The Court noted that the claim of Petitioners that these Madrassas are minority institutions and were established and administered by the minority is a claim which has no foundation and hence is not acceptable.

"Let us not forget that these educational institutions are Government institutions. It is not a grant-in-aid school. It is an admitted position that the entire salary of teaching and non-teaching staff of these provincialised Madrasas come from State exchequer. The annual maintenance, repairs of buildings etc. are all done by the State. Assuming that the students pay examination fees or tuition fees, but that in itself will not dilute the Government character of these Madrasas or make them any less "fully funded" by the State," the Court held.

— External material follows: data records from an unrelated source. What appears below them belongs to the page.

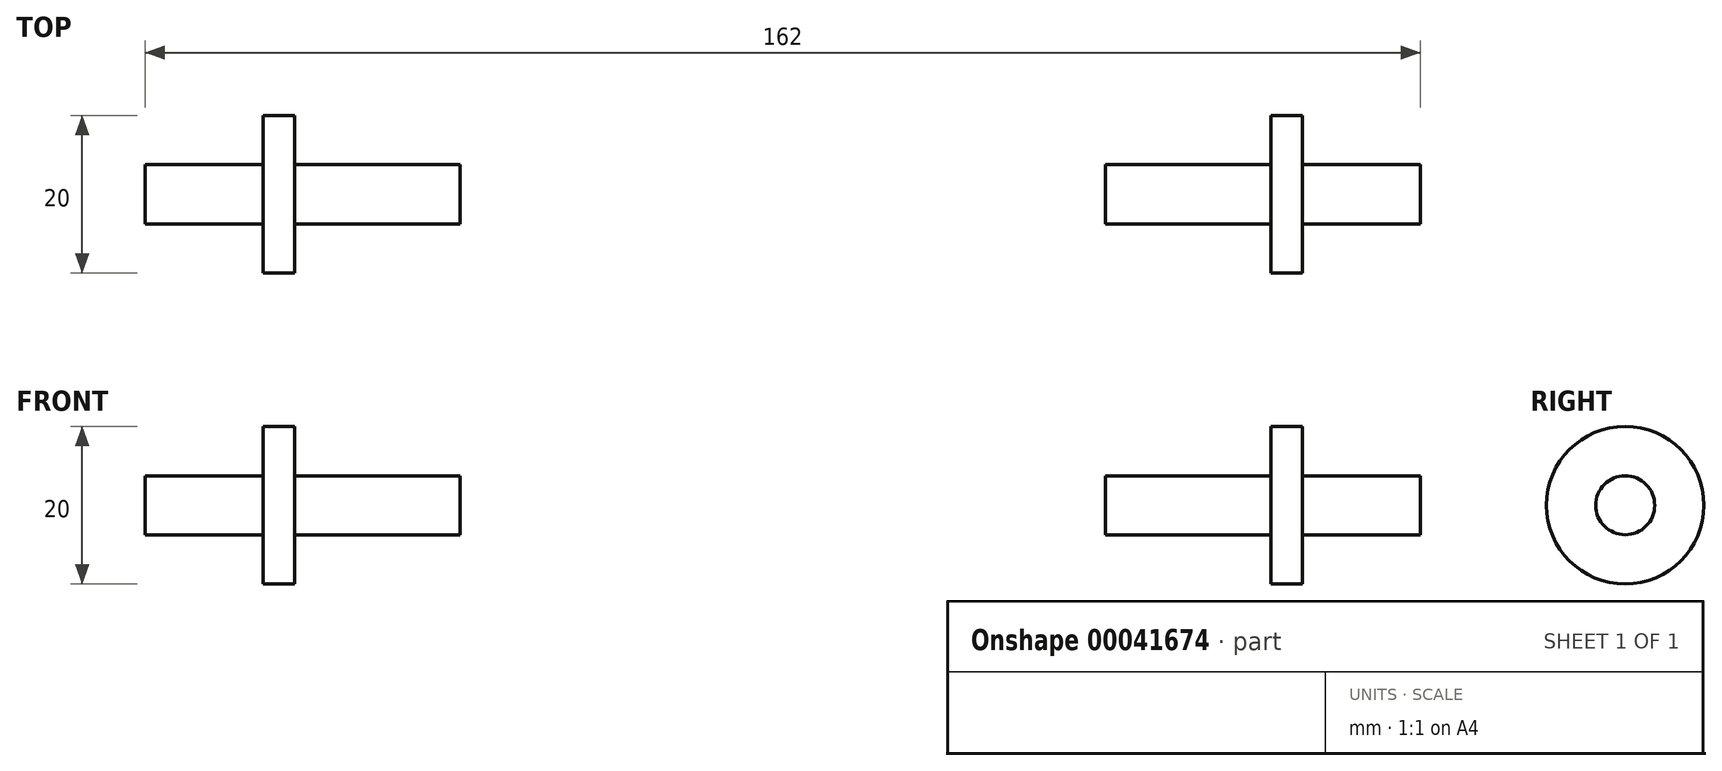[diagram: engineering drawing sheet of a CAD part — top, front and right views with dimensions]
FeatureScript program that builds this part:
annotation { "Feature Type Name" : "Feature", "Feature Type Description" : "" }
export const myFeature = defineFeature(function(context is Context, id is Id, definition is map)
    precondition{}
    {
        {
            var Q0;
            Q0=qCreatedBy(makeId("Top.planeOp"),FACE);
            var sketch = newSketch(context, id + "F0", { "sketchPlane" : qUnion([Q0])});
            skLineSegment(sketch, "E0", {"start": v(0, 0) * mm, "end": v(41, 0) * mm, "construction": true});
            skLineSegment(sketch, "E1.bottom", {"start": v(41, 0) * mm, "end": v(62, 0) * mm});
            skLineSegment(sketch, "E1.top", {"start": v(41, 3.75) * mm, "end": v(62, 3.75) * mm});
            skLineSegment(sketch, "E1.left", {"start": v(41, 0) * mm, "end": v(41, 3.75) * mm});
            skLineSegment(sketch, "E1.right", {"start": v(62, 0) * mm, "end": v(62, 3.75) * mm});
            skLineSegment(sketch, "E2", {"start": v(62, 3.75) * mm, "end": v(62, 10) * mm});
            skLineSegment(sketch, "E3", {"start": v(62, 10) * mm, "end": v(66, 10) * mm});
            skLineSegment(sketch, "E4", {"start": v(66, 10) * mm, "end": v(66, 0) * mm});
            skLineSegment(sketch, "E5", {"start": v(66, 0) * mm, "end": v(62, 0) * mm});
            skLineSegment(sketch, "E6", {"start": v(66, 0) * mm, "end": v(81, 0) * mm});
            skLineSegment(sketch, "E7", {"start": v(81, 0) * mm, "end": v(81, 3.75) * mm});
            skLineSegment(sketch, "E8", {"start": v(81, 3.75) * mm, "end": v(66, 3.75) * mm});
            skSolve(sketch);
        }
        {
            var Q0;
            Q0=makeQuery(id+"F0.imprint","IMPRINT",FACE,{"disambiguationData":[TD([[makeQuery(id+"F0.imprint","IMPRINT",EDGE,{"derivedFrom":sQuery(id+"F0.wireOp",EDGE,"E1.bottom")}),1.0]])]});
            var Q1;
            {var subQ1=sQuery(id+"F0.wireOp",EDGE,"E6");Q1=makeQuery(id+"F0.imprint","IMPRINT",FACE,{"disambiguationData":[TD([[makeQuery(id+"F0.imprint","IMPRINT",EDGE,{"derivedFrom":subQ1}),1.0]])]});}
            var Q2;
            Q2=makeQuery(id+"F0.imprint","IMPRINT",FACE,{"disambiguationData":[TD([[makeQuery(id+"F0.imprint","IMPRINT",EDGE,{"derivedFrom":sQuery(id+"F0.wireOp",EDGE,"E1.right")}),-1.0]])]});
            var Q3;
            Q3=sQuery(id+"F0.wireOp",EDGE,"E1.bottom");
            revolve(context, id + "F1", {"entities" : qUnion([Q0, Q1, Q2]), "axis" : qUnion([Q3]), "revolveType" : RevolveType.FULL});
        }
        {
            var Q0;
            Q0=makeQuery(id+"F1.opRevolve","SWEPT_BODY",BODY,{"disambiguationData":[OSD([sQuery(id+"F0.wireOp",EDGE,"E1.bottom"),sQuery(id+"F0.wireOp",EDGE,"E1.top"),sQuery(id+"F0.wireOp",EDGE,"E1.left"),sQuery(id+"F0.wireOp",EDGE,"E2"),sQuery(id+"F0.wireOp",EDGE,"E3"),sQuery(id+"F0.wireOp",EDGE,"E4"),sQuery(id+"F0.wireOp",EDGE,"E5"),sQuery(id+"F0.wireOp",EDGE,"E6"),sQuery(id+"F0.wireOp",EDGE,"E7"),sQuery(id+"F0.wireOp",EDGE,"E8")])]});
            var Q1;
            Q1=qCreatedBy(makeId("Right.planeOp"),FACE);
            mirror(context, id + "F2", {"entities" : qUnion([Q0]), "mirrorPlane" : qUnion([Q1])});
        }
    });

Establish Arabic colleges, Court directs Government

The executive orders which are under challenge before us have not dispensed with the services of teachers who were so far imparting education in the Madrasas. They will now be required to teach Arabic or may even be trained for teaching other subjects.

Though by and large, the absorption of these teachers in Middle, Secondary, and Higher Secondary Schools seems to be in order, some of these teachers in Arabic Colleges and Title Madrasas were also teaching students at Graduate and Post-Graduate levels. They are being placed under Secondary Board, instead of being placed under a University.

The Court held that this was being held for their counterparts who were teaching in 'Sanskrit Tolls' have been placed under a University, after the abolition of 'Sanskrit Tolls.' Therefore, we direct that if such teachers in Arabic Colleges and Title Madrasas, who were so far imparting education to students at Graduate and Post-Graduate levels, their case shall also be considered for bringing under a University, like it has been done for the teachers in Sanskrit Tolls.

"But as the teachers are not before us, this shall be subject to a representation being made by such teachers, before the Commissioner and Secretary, Education (Secondary) Department, which shall then be considered in terms of our observations, by passing a speaking order," the Bench concluded.